* Exercise instructions *
The entries that follow should be repeated exactly, with no pictures kept.

Given information START

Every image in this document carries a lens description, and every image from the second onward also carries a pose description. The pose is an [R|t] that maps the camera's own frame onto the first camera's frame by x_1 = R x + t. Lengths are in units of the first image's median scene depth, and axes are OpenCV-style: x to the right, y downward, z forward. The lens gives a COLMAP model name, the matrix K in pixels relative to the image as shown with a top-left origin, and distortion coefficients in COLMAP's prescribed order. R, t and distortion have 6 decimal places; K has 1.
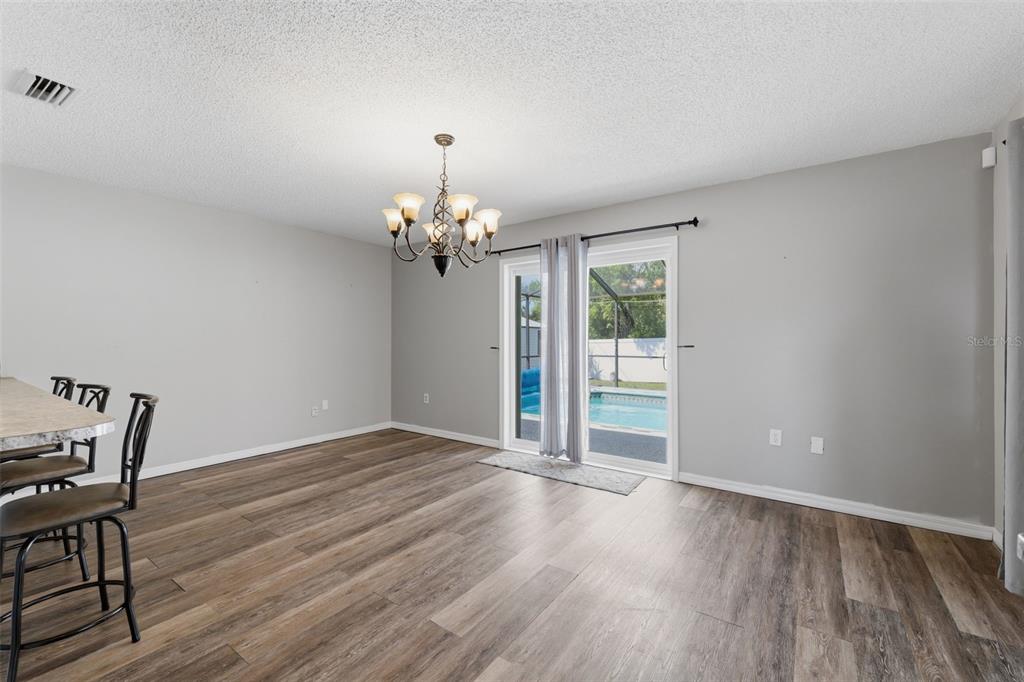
lens RADIAL K [[426.2, 0, 512.0], [0, 426.2, 341.0], [0, 0, 1]] dist [-0.000182, -0.000278]
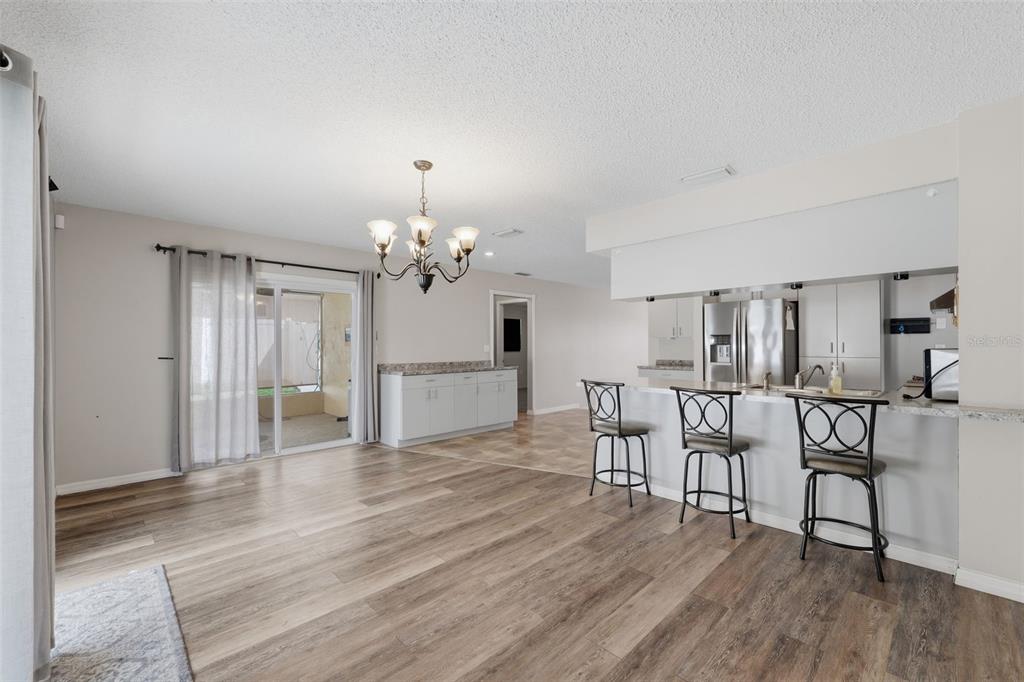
lens RADIAL K [[426.2, 0, 512.0], [0, 426.2, 341.0], [0, 0, 1]] dist [-0.000182, -0.000278]
pose [[-0.981529, 0.003580, 0.191279, -0.557561], [0.002626, 0.999983, -0.005239, -0.024422], [-0.191295, -0.004640, -0.981522, 1.921409]]
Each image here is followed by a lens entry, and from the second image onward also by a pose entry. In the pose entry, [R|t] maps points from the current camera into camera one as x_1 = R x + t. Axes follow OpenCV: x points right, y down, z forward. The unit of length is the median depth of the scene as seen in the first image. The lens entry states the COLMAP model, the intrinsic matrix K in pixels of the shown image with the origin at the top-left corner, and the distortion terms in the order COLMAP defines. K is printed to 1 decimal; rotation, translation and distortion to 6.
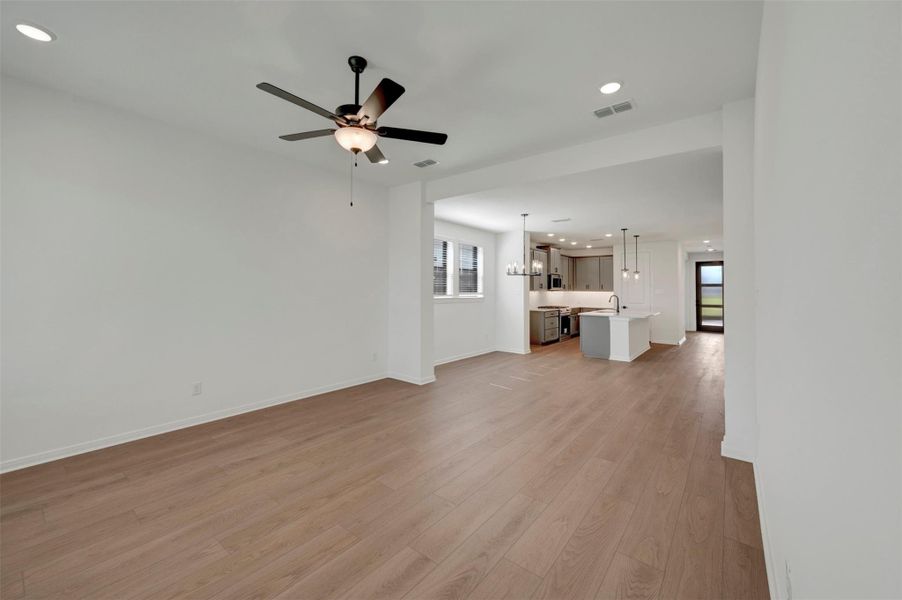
lens RADIAL K [[358.9, 0, 447.5], [0, 358.9, 293.9], [0, 0, 1]] dist [0.002985, -0.000687]
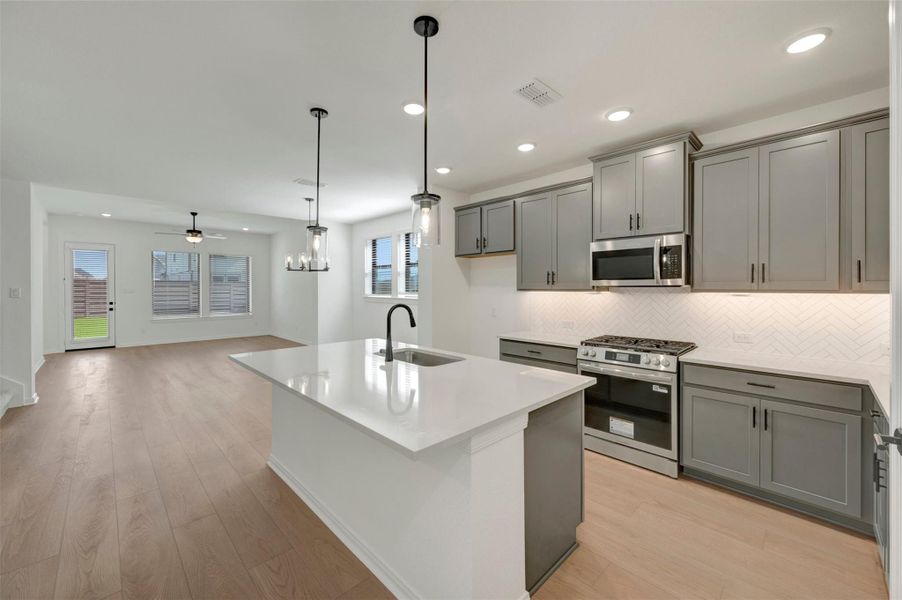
lens RADIAL K [[358.9, 0, 450.2], [0, 358.9, 293.2], [0, 0, 1]] dist [0.002985, -0.000687]
pose [[-0.126839, 0.011177, -0.991860, 1.190626], [-0.009764, 0.999874, 0.012516, -0.017112], [0.991875, 0.011272, -0.126714, 1.689800]]
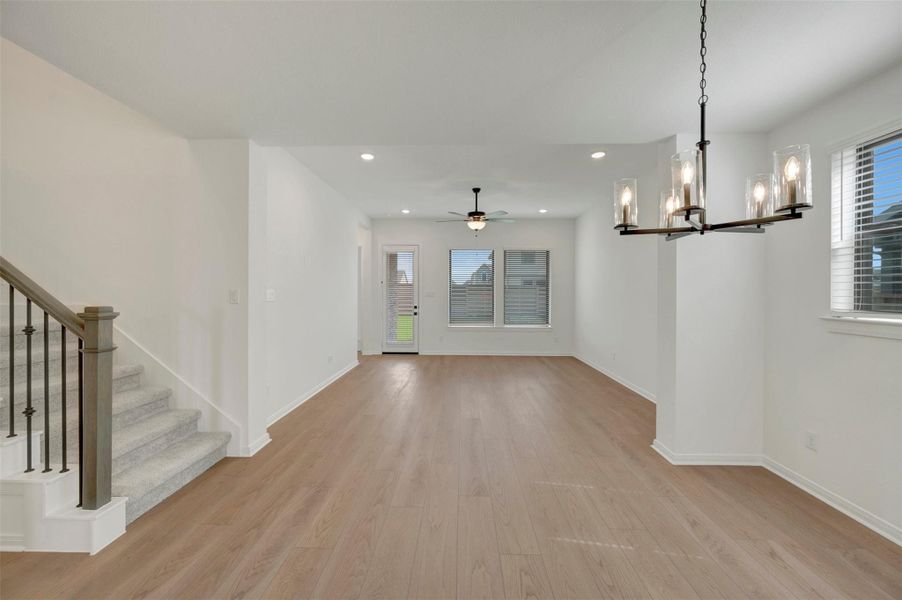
lens RADIAL K [[358.9, 0, 448.4], [0, 358.9, 294.4], [0, 0, 1]] dist [0.002985, -0.000687]
pose [[-0.803905, -0.000253, -0.594757, 0.580707], [-0.010636, 0.999846, 0.013952, -0.014209], [0.594662, 0.017542, -0.803784, 1.288507]]
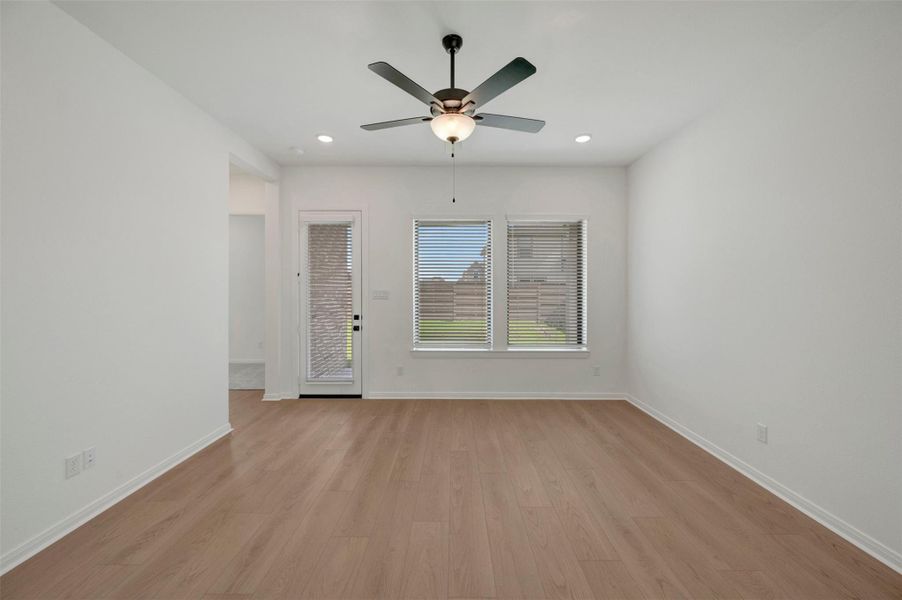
lens RADIAL K [[358.9, 0, 453.4], [0, 358.9, 292.6], [0, 0, 1]] dist [0.002985, -0.000687]
pose [[-0.782951, -0.002564, -0.622079, 0.152028], [-0.009509, 0.999924, 0.007847, -0.007737], [0.622011, 0.012059, -0.782915, 0.825221]]
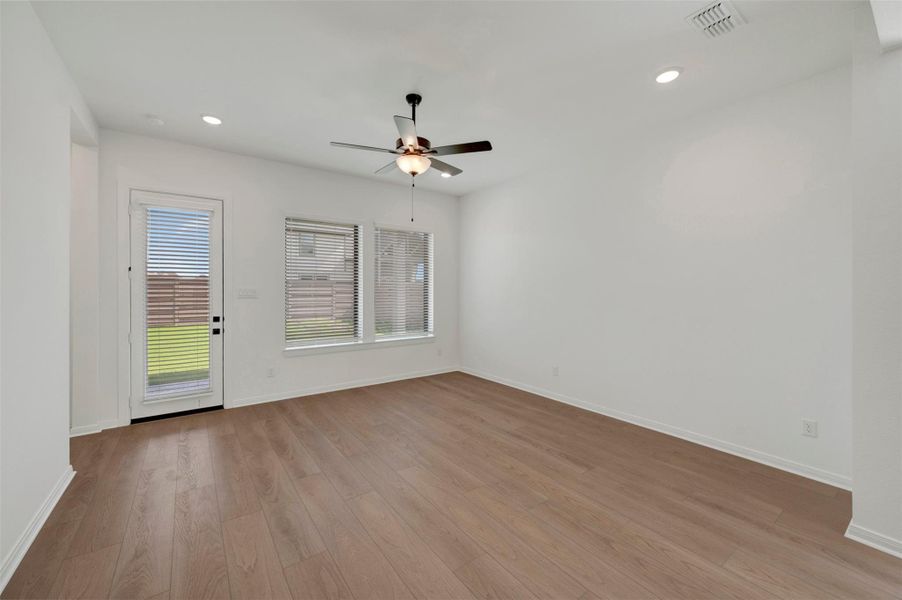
lens RADIAL K [[358.9, 0, 451.0], [0, 358.9, 290.5], [0, 0, 1]] dist [0.002985, -0.000687]
pose [[-0.264649, -0.001373, -0.964344, 0.414293], [-0.009499, 0.999954, 0.001183, -0.006374], [0.964298, 0.009473, -0.264650, 0.688727]]
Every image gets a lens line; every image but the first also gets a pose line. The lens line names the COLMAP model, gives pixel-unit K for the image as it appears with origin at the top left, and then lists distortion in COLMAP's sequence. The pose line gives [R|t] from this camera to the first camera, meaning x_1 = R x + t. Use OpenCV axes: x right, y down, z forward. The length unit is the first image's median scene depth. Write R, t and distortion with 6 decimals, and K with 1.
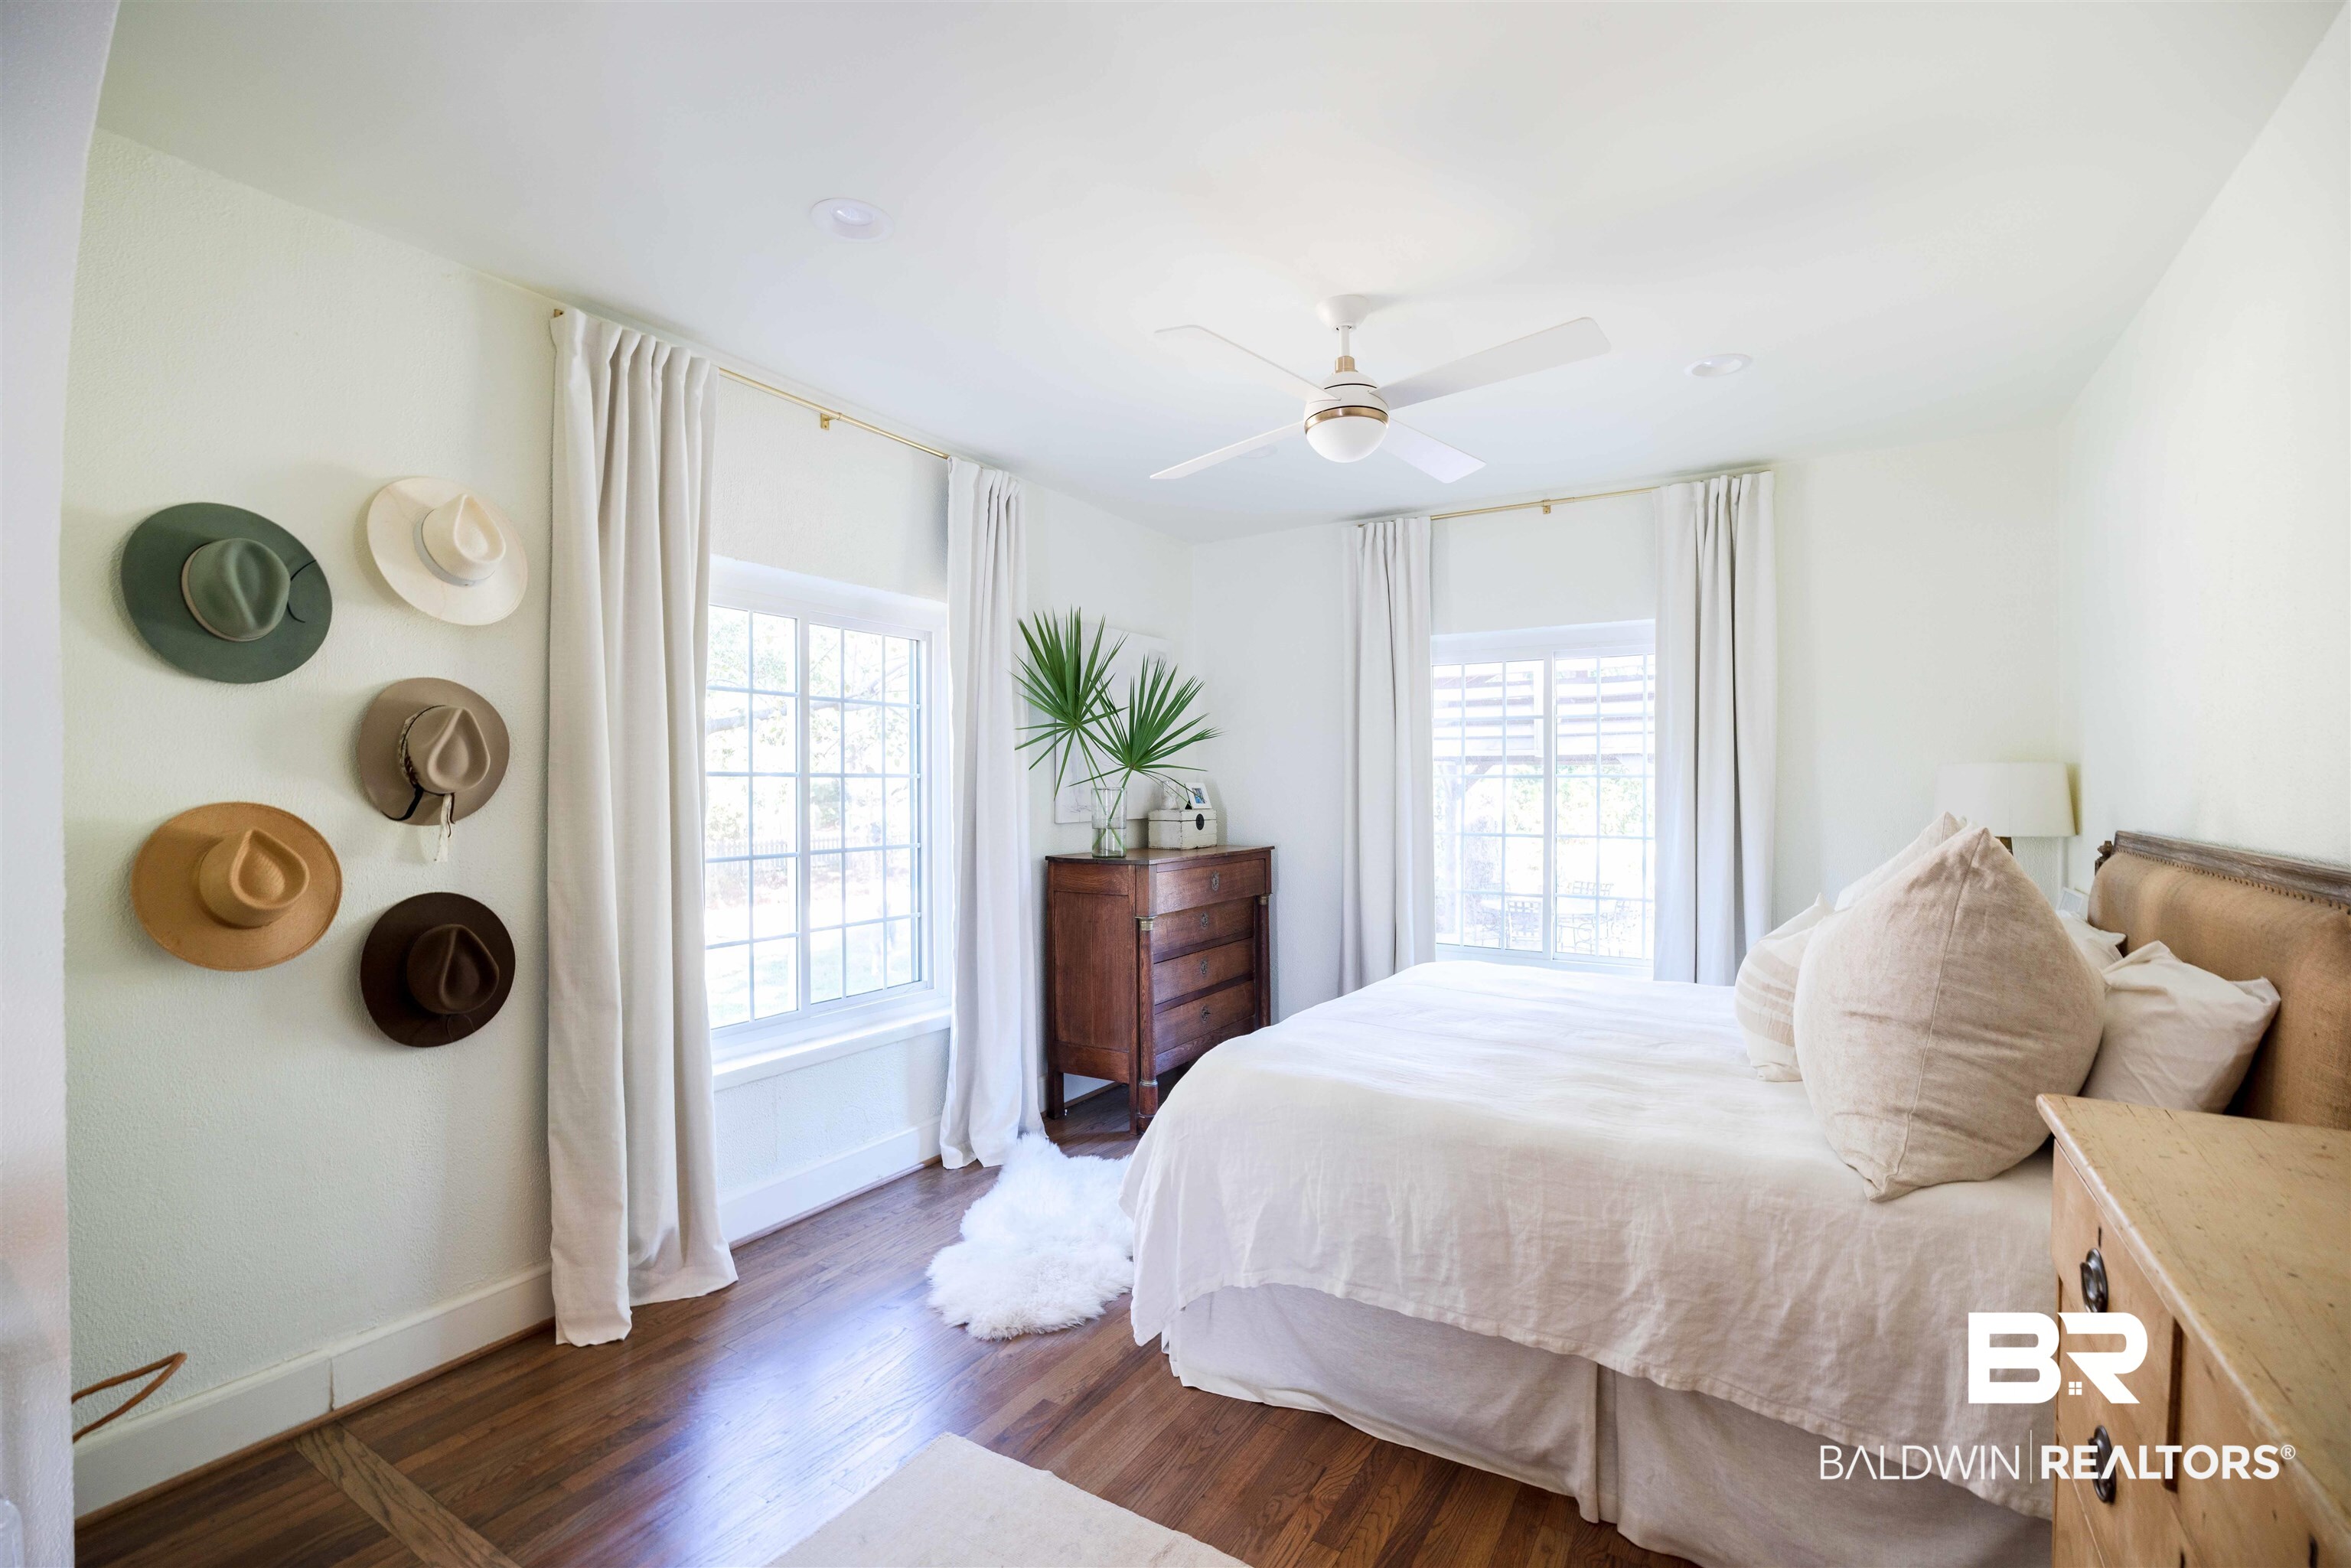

Given information END

* Response for this exercise *
Every image in this document carries a lens description, and every image from the second onward also carries a pose description. The pose is an [R|t] that maps the camera's own frame onto the first camera's frame by x_1 = R x + t. Lengths are in units of the first image's median scene depth, and axes are OpenCV-style: x to the right, y downward, z forward. The lens gives a COLMAP model name, the matrix K in pixels relative to the image as shown with a top-left origin, and distortion coefficients in COLMAP's prescribed order. R, t and distortion have 6 decimal places; K has 1.
lens RADIAL K [[426.2, 0, 512.0], [0, 426.2, 341.0], [0, 0, 1]] dist [-0.000182, -0.000278]
lens RADIAL K [[426.2, 0, 512.0], [0, 426.2, 341.0], [0, 0, 1]] dist [-0.000182, -0.000278]
pose [[-0.981529, 0.003580, 0.191279, -0.557561], [0.002626, 0.999983, -0.005239, -0.024422], [-0.191295, -0.004640, -0.981522, 1.921409]]
Each image here is followed by a lens entry, and from the second image onward also by a pose entry. In the pose entry, [R|t] maps points from the current camera into camera one as x_1 = R x + t. Axes follow OpenCV: x points right, y down, z forward. The unit of length is the median depth of the scene as seen in the first image. The lens entry states the COLMAP model, the intrinsic matrix K in pixels of the shown image with the origin at the top-left corner, and the distortion terms in the order COLMAP defines. K is printed to 1 decimal; rotation, translation and distortion to 6.
lens RADIAL K [[358.9, 0, 447.5], [0, 358.9, 293.9], [0, 0, 1]] dist [0.002985, -0.000687]
lens RADIAL K [[358.9, 0, 450.2], [0, 358.9, 293.2], [0, 0, 1]] dist [0.002985, -0.000687]
pose [[-0.126839, 0.011177, -0.991860, 1.190626], [-0.009764, 0.999874, 0.012516, -0.017112], [0.991875, 0.011272, -0.126714, 1.689800]]
lens RADIAL K [[358.9, 0, 448.4], [0, 358.9, 294.4], [0, 0, 1]] dist [0.002985, -0.000687]
pose [[-0.803905, -0.000253, -0.594757, 0.580707], [-0.010636, 0.999846, 0.013952, -0.014209], [0.594662, 0.017542, -0.803784, 1.288507]]
lens RADIAL K [[358.9, 0, 453.4], [0, 358.9, 292.6], [0, 0, 1]] dist [0.002985, -0.000687]
pose [[-0.782951, -0.002564, -0.622079, 0.152028], [-0.009509, 0.999924, 0.007847, -0.007737], [0.622011, 0.012059, -0.782915, 0.825221]]
lens RADIAL K [[358.9, 0, 451.0], [0, 358.9, 290.5], [0, 0, 1]] dist [0.002985, -0.000687]
pose [[-0.264649, -0.001373, -0.964344, 0.414293], [-0.009499, 0.999954, 0.001183, -0.006374], [0.964298, 0.009473, -0.264650, 0.688727]]
Every image gets a lens line; every image but the first also gets a pose line. The lens line names the COLMAP model, gives pixel-unit K for the image as it appears with origin at the top left, and then lists distortion in COLMAP's sequence. The pose line gives [R|t] from this camera to the first camera, meaning x_1 = R x + t. Use OpenCV axes: x right, y down, z forward. The length unit is the first image's median scene depth. Write R, t and distortion with 6 decimals, and K with 1.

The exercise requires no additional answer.